# TEXTO DE PARTIDA
<<<<

San Bernardo de Claraval explicaba cómo el verdadero desinterés al amar a
alguien revierte, como consecuencia, en la aprobación de sí mismo, al escribir que “todo
amor verdadero carece de cálculo y, sin embargo, tiene un pago; incluso, únicamente
puede recibir ese pago si no lo ha incluido en sus cálculos”.

Cuando se rompe el círculo


Podemos no amarnos por motivos psicológicos -al no haber sido queridos
adecuadamente en nuestra infancia- o por motivos morales -por una libre decisión de
rechazo-.
Esta falta de amor puede provocar una conducta egoísta, para intentar compensar
esta inseguridad respecto del propio valor. El egoísmo, por lo tanto, no sólo se distingue
sino que también se opone al amor de sí. El egoísta se encuentra en un estado de
discordia consigo mismo. En la medida en que se construye y quiere fortalecer un falso
ser, puede decirse que, en realidad, odia o desprecia su ser verdadero. Su incapacidad de
amar a otros de forma auténtica proviene de este desdoblamiento interior.
En ocasiones, una entrega a los demás aparentemente desinteresada puede
encubrir, en realidad, una huida del propio ser. Quien se vuelca a los demás como un
escape de sí mismo, nunca llega a los otros sino que, más bien, los utiliza.

La mejor herencia
Podemos influir positivamente en la adquisición del amor a sí mismo, en primer
lugar, queriendo auténticamente a quienes educamos. En los primeros años de vida, este
amor proporciona esa confianza originaria indispensable para la vida. Más adelante, en
casos de historias personales dolorosas o en situaciones de crisis vitales, puede ser
providencial para restaurar la seguridad perdida.
No deberíamos confundir este amor con una condescendencia que, en realidad,
constituye una subestimación que debilita a quien la recibe. Un verdadero amor,
favorable a la autoestima, no está reñido con la exigencia, las correcciones o la
propuesta de ideales altos y difíciles. Quien corrige sin humillaciones -las cuales, en
general, provienen de educadores que quieren compensar con una muestra de
superioridad su falta de amor de sí-, en realidad respeta el ser auténtico de la persona
corregida y confía en su capacidad para ser fiel a sí misma.
Tal vez esta dimensión de la educación, palpitante en todas las otras, sea la
mejor herencia formativa que podemos legar a alguien.

>>>>

# LISTADO DE FILAS
<<<<

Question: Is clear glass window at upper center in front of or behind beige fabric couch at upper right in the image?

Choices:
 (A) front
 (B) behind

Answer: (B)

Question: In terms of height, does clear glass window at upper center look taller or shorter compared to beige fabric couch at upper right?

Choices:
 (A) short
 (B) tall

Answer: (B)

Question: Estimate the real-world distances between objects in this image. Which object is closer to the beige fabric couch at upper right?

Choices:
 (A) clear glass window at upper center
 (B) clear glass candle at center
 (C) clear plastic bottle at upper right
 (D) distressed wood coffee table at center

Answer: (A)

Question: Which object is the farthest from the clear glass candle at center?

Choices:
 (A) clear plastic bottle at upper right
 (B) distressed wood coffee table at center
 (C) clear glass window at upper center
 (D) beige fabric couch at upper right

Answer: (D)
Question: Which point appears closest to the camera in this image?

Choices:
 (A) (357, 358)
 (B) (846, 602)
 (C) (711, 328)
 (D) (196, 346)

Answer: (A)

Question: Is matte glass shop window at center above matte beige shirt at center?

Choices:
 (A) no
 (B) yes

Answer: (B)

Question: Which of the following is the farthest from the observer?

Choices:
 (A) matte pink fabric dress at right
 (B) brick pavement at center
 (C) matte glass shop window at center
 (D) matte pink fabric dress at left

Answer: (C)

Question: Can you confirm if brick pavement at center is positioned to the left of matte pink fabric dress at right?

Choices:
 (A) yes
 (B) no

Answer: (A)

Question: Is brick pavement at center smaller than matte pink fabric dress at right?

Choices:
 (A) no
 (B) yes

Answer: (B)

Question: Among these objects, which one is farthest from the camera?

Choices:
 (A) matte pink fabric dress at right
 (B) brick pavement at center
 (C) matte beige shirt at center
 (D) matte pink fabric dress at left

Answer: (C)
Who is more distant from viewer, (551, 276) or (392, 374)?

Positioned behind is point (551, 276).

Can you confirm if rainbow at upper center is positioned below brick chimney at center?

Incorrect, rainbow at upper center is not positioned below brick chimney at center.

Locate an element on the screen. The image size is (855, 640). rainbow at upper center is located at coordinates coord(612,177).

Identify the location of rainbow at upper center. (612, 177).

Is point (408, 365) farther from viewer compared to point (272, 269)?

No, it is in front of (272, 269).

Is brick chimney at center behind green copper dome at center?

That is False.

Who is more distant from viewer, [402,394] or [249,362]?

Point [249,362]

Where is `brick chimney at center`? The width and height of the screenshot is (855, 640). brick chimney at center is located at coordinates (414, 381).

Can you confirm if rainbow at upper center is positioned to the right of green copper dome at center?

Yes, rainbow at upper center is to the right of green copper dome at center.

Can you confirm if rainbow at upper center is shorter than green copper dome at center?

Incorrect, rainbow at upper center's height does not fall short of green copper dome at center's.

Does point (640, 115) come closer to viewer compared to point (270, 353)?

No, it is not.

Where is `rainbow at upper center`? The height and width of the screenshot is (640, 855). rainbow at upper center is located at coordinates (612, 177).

>>>>
<<<<

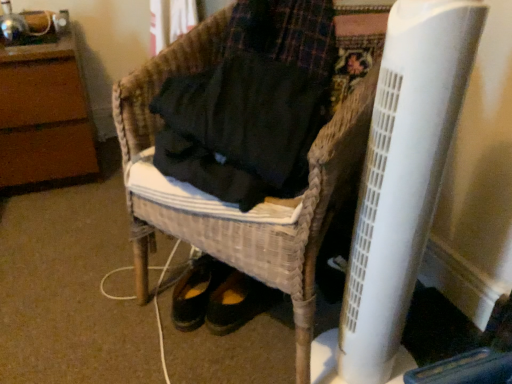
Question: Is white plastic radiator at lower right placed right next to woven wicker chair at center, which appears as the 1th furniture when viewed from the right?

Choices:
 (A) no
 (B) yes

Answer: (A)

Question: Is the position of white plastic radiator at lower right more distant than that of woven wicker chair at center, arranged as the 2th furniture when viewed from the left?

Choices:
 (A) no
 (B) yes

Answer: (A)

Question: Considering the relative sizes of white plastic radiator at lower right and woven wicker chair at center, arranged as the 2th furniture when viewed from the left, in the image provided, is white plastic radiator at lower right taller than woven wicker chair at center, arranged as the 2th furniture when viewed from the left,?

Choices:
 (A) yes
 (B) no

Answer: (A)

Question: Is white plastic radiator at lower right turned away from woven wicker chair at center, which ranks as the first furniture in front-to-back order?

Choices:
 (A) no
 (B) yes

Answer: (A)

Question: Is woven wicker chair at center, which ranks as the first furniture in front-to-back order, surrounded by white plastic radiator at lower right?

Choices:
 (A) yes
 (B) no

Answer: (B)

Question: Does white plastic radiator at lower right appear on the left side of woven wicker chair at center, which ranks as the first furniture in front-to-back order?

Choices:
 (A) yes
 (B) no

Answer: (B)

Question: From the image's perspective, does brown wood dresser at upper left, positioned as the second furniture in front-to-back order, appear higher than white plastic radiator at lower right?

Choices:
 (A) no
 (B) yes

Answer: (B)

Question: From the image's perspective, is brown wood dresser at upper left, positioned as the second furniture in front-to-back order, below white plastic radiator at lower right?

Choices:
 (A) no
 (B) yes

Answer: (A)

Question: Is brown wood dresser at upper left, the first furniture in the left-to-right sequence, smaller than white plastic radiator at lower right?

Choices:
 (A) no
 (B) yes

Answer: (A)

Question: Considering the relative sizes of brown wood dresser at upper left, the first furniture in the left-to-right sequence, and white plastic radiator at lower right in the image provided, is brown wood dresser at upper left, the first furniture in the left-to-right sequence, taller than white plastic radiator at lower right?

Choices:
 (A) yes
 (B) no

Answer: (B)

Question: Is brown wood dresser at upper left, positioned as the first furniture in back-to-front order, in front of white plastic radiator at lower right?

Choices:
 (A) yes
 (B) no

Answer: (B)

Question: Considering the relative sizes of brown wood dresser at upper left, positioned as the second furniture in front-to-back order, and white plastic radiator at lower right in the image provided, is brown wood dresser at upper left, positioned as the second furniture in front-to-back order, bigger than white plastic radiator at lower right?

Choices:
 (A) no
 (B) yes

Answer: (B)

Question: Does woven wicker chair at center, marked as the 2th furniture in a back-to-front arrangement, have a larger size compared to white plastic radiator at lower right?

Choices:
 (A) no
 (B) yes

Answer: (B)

>>>>

# QUÉ SE PIDE
Reproduce, por favor, sin ningún cambio el texto sobre el amor a uno mismo, empezando en "No deberíamos confundir" y terminando en "legar a alguien.". Las filas no intervienen para nada en esto.

# RESULTADO ESPERADO
No deberíamos confundir este amor con una condescendencia que, en realidad,
constituye una subestimación que debilita a quien la recibe. Un verdadero amor,
favorable a la autoestima, no está reñido con la exigencia, las correcciones o la
propuesta de ideales altos y difíciles. Quien corrige sin humillaciones -las cuales, en
general, provienen de educadores que quieren compensar con una muestra de
superioridad su falta de amor de sí-, en realidad respeta el ser auténtico de la persona
corregida y confía en su capacidad para ser fiel a sí misma.
Tal vez esta dimensión de la educación, palpitante en todas las otras, sea la
mejor herencia formativa que podemos legar a alguien.